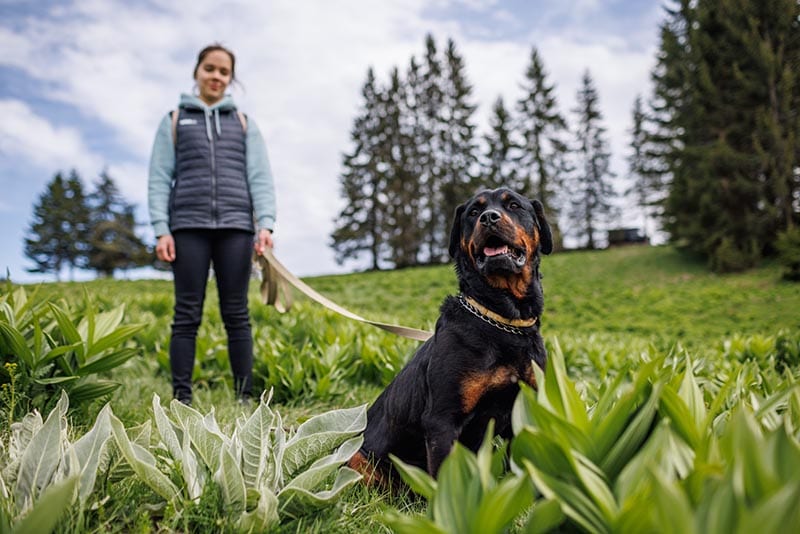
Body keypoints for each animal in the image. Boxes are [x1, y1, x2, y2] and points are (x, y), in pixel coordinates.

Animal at [346, 188, 552, 486]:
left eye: (514, 205)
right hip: (358, 458)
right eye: (474, 212)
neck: (501, 319)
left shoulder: (525, 411)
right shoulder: (442, 420)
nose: (489, 218)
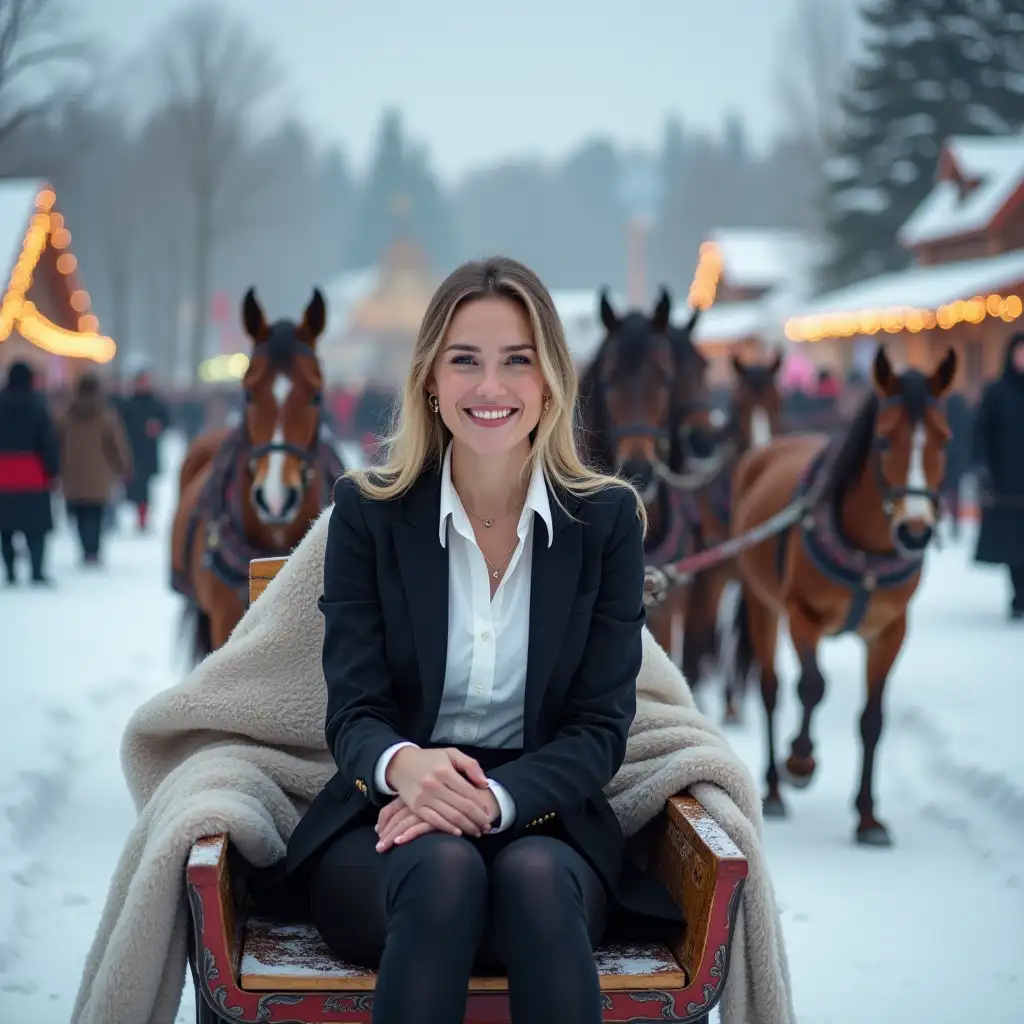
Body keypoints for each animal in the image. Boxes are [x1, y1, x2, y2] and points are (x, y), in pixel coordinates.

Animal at [684, 352, 786, 720]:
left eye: (776, 400)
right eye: (741, 404)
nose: (761, 452)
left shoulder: (747, 580)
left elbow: (742, 637)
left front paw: (733, 697)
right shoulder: (712, 576)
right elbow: (705, 630)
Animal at [729, 348, 950, 843]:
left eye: (944, 440)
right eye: (884, 441)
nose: (915, 531)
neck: (868, 554)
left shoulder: (891, 630)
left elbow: (873, 718)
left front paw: (868, 815)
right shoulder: (800, 614)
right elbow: (812, 685)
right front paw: (799, 760)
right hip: (760, 603)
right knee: (771, 688)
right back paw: (775, 787)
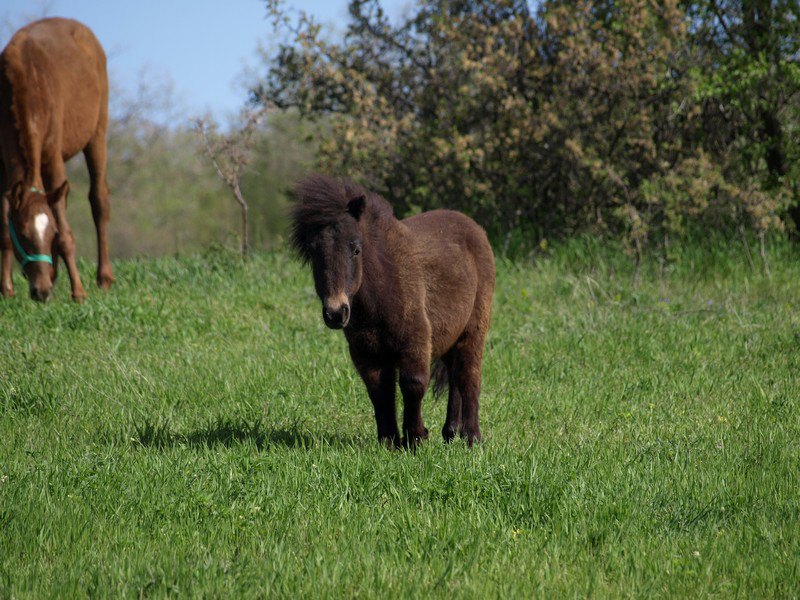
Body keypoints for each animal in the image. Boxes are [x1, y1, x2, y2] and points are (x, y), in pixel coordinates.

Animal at [0, 17, 114, 302]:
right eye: (24, 234)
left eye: (50, 234)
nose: (41, 292)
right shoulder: (2, 163)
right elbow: (4, 229)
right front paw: (6, 289)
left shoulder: (53, 158)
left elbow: (65, 231)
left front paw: (79, 292)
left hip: (97, 133)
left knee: (99, 199)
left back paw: (104, 277)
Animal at [294, 173, 494, 446]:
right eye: (314, 252)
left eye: (355, 249)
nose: (336, 312)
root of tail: (474, 227)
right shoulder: (366, 352)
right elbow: (379, 391)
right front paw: (389, 441)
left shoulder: (415, 341)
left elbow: (413, 384)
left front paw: (416, 437)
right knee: (455, 375)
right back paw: (451, 432)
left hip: (474, 329)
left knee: (469, 377)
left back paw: (472, 437)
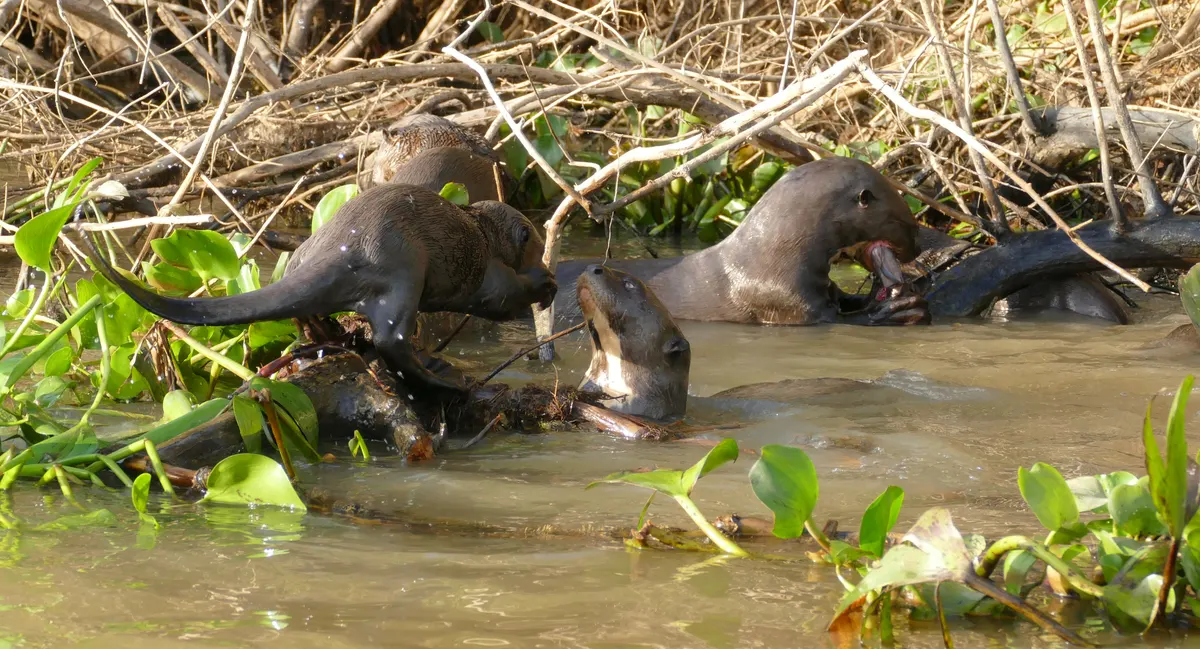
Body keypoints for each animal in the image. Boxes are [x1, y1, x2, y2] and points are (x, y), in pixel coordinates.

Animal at [83, 184, 557, 394]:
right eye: (532, 239)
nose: (543, 264)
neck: (483, 233)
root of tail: (345, 245)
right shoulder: (487, 270)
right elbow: (499, 297)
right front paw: (545, 282)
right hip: (403, 270)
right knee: (391, 338)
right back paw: (447, 379)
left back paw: (332, 337)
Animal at [553, 157, 929, 326]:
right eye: (907, 222)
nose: (919, 246)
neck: (769, 260)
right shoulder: (787, 302)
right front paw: (896, 307)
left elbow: (843, 299)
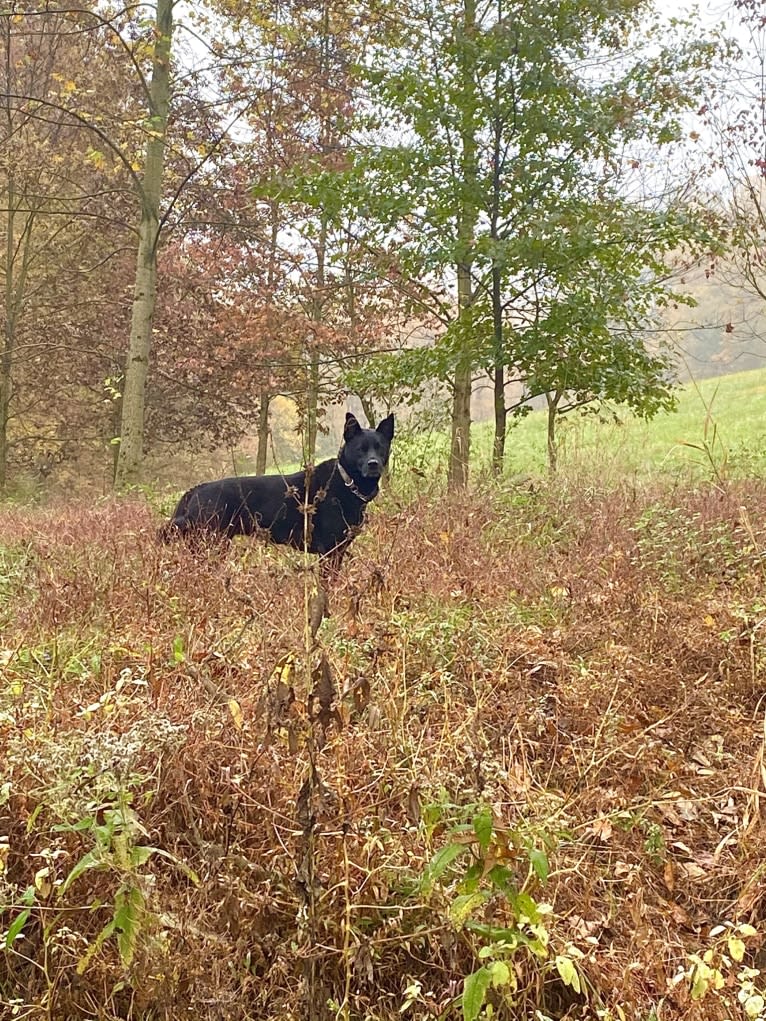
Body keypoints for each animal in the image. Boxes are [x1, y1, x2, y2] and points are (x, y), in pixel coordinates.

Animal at [158, 412, 392, 571]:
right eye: (361, 449)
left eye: (380, 447)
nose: (373, 464)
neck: (346, 481)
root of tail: (195, 490)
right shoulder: (329, 551)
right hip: (209, 543)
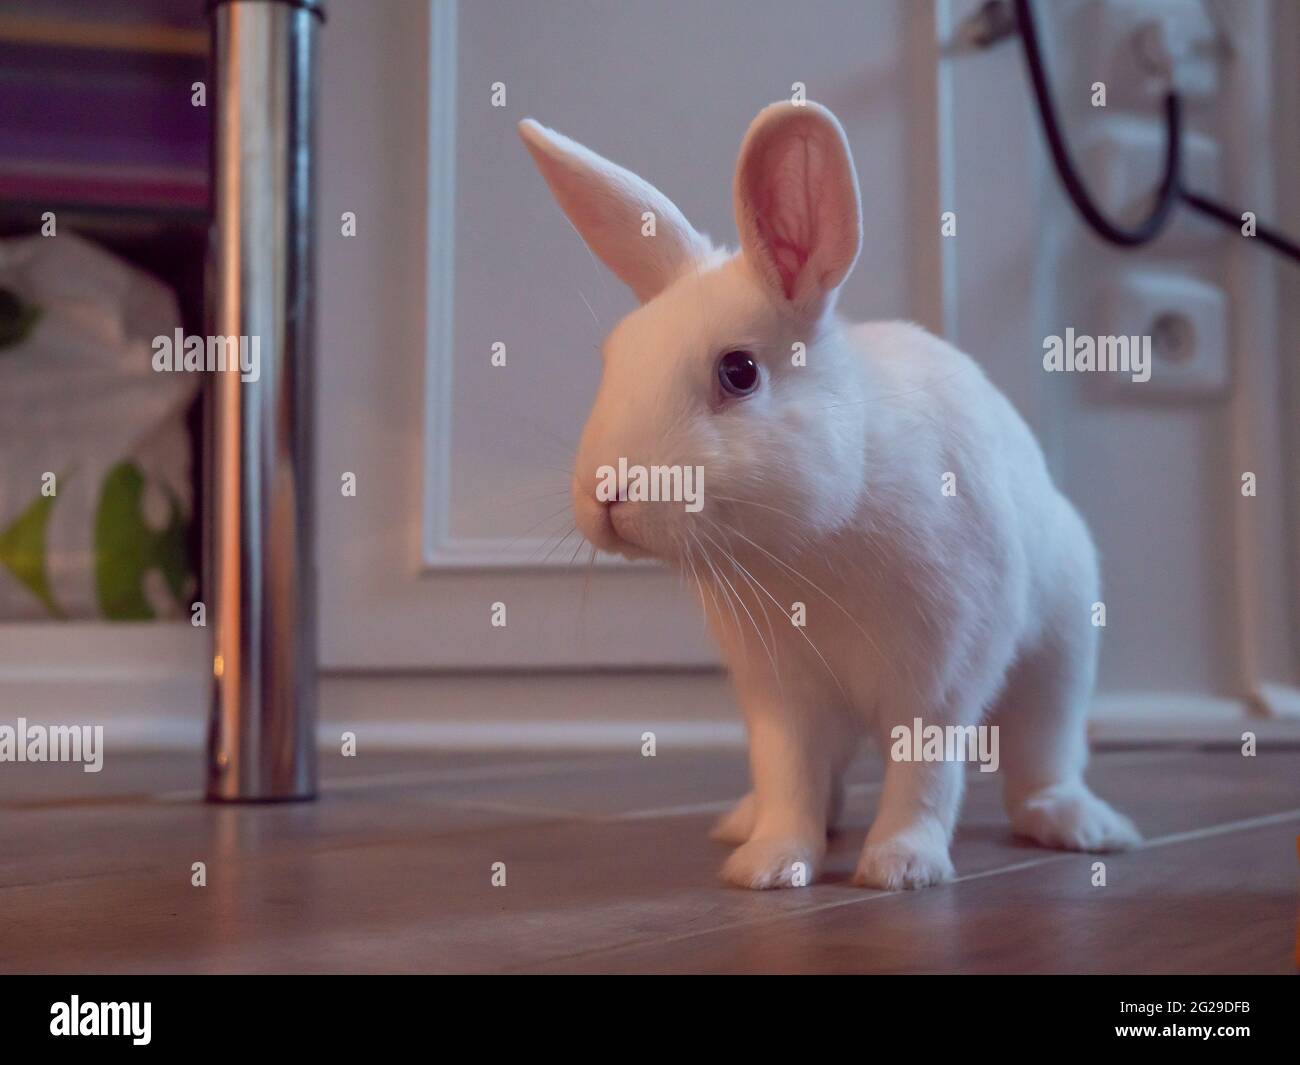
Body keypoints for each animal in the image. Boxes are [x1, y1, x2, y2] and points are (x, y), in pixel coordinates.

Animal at [518, 100, 1142, 890]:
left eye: (739, 371)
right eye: (612, 358)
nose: (607, 493)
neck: (814, 545)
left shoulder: (941, 674)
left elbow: (923, 775)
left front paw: (901, 868)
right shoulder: (781, 696)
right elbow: (789, 776)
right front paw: (769, 865)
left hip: (1059, 657)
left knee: (1044, 759)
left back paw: (1084, 826)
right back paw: (743, 821)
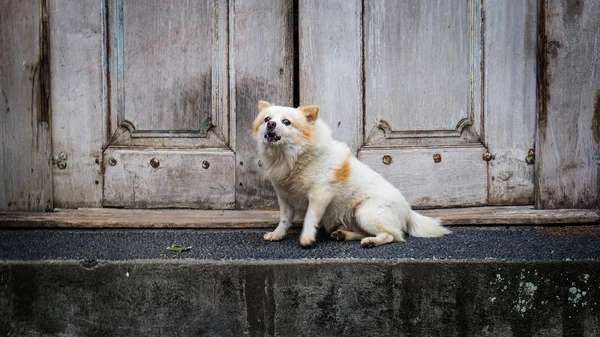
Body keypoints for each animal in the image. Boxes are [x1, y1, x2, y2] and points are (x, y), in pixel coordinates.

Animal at [253, 100, 450, 247]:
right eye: (267, 119)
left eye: (286, 122)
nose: (270, 124)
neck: (289, 157)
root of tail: (408, 210)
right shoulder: (285, 197)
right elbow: (284, 220)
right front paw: (277, 234)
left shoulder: (319, 195)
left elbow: (310, 217)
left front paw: (306, 238)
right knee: (366, 233)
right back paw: (344, 234)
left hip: (365, 212)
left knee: (391, 236)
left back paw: (371, 241)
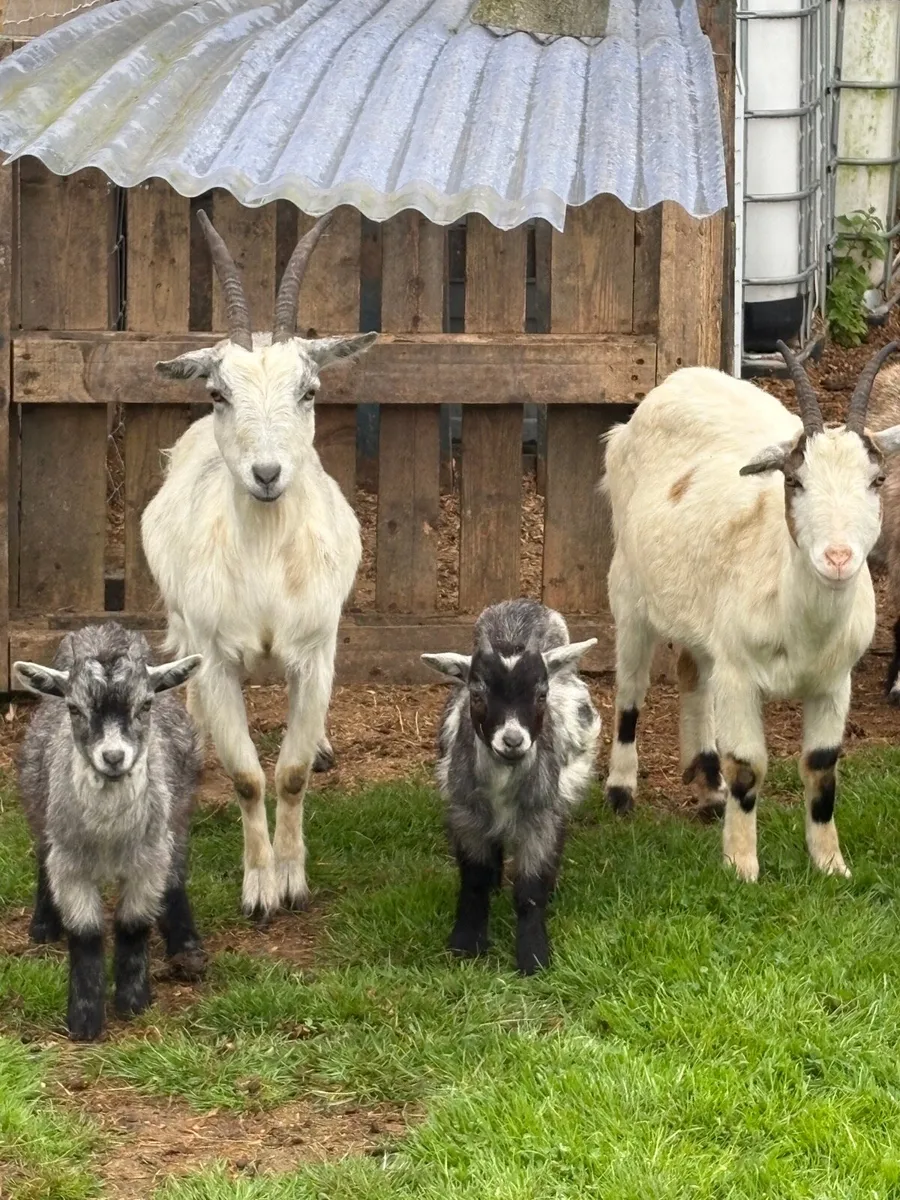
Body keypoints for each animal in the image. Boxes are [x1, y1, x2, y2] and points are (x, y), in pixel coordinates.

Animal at [14, 623, 204, 1041]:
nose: (113, 757)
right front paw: (84, 1019)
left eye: (145, 705)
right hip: (39, 806)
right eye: (74, 708)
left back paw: (187, 945)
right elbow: (85, 934)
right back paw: (43, 924)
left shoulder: (149, 861)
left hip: (178, 812)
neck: (108, 837)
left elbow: (132, 925)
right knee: (42, 859)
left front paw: (133, 1002)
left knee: (176, 873)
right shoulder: (69, 865)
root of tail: (104, 629)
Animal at [141, 211, 375, 921]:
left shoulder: (316, 651)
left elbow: (291, 773)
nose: (266, 475)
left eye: (310, 390)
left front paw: (294, 879)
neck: (269, 567)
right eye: (219, 391)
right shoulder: (217, 654)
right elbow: (247, 777)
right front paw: (260, 888)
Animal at [422, 600, 599, 974]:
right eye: (477, 695)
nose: (513, 740)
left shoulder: (541, 818)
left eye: (541, 695)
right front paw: (466, 943)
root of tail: (524, 603)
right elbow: (474, 878)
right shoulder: (466, 815)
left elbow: (530, 889)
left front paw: (534, 956)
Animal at [603, 341, 900, 882]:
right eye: (795, 480)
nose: (838, 558)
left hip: (700, 617)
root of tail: (677, 380)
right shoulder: (740, 674)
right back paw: (621, 791)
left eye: (878, 479)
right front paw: (741, 864)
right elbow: (747, 764)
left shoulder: (834, 682)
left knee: (692, 671)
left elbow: (822, 765)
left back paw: (708, 787)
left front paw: (830, 864)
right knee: (631, 686)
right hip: (629, 587)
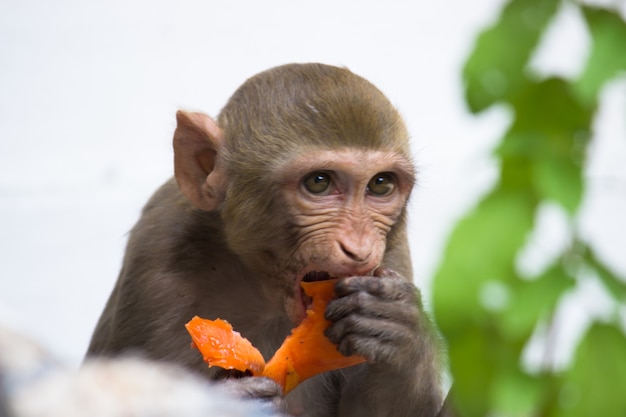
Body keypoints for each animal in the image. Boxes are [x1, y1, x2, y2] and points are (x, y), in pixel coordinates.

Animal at [86, 62, 444, 416]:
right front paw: (235, 398)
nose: (359, 248)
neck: (263, 287)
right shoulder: (155, 261)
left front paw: (398, 332)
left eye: (381, 184)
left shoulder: (392, 258)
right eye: (318, 182)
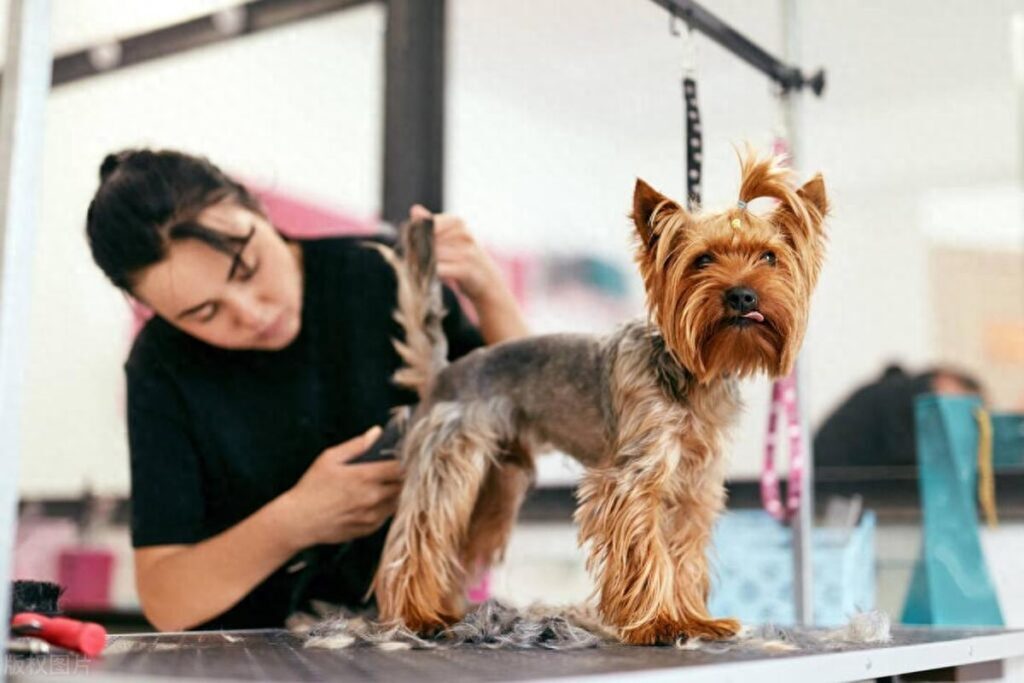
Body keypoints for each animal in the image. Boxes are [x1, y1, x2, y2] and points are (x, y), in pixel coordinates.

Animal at [368, 150, 823, 647]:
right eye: (702, 260)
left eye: (770, 258)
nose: (743, 295)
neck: (693, 371)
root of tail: (445, 372)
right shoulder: (632, 479)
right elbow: (646, 549)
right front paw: (658, 623)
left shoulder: (695, 486)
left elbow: (683, 554)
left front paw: (693, 619)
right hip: (450, 464)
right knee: (419, 536)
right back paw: (415, 615)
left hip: (495, 485)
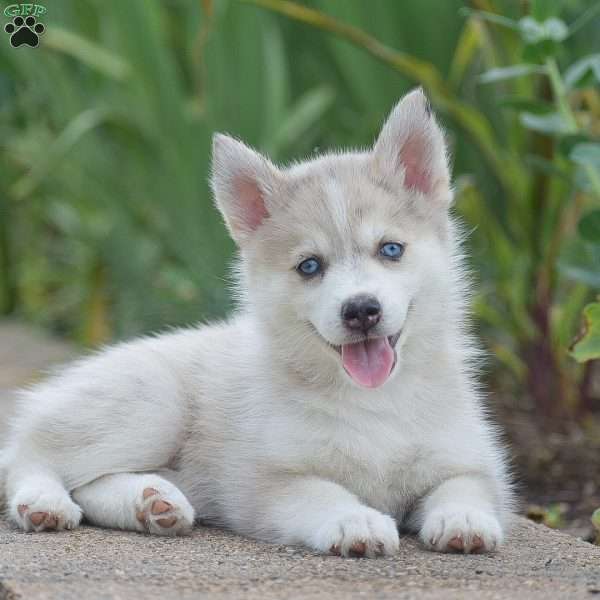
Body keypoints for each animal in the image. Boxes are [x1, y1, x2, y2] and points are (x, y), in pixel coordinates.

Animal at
═══
**Work item:** Scan the records for the string "root" and show every line that contains it.

**Completed exercise:**
root of tail: (474, 227)
root of tail: (345, 245)
root of tail: (195, 490)
root of tail: (408, 210)
root of tail: (104, 629)
root of tail: (524, 603)
root of tail: (677, 380)
root of tail: (445, 372)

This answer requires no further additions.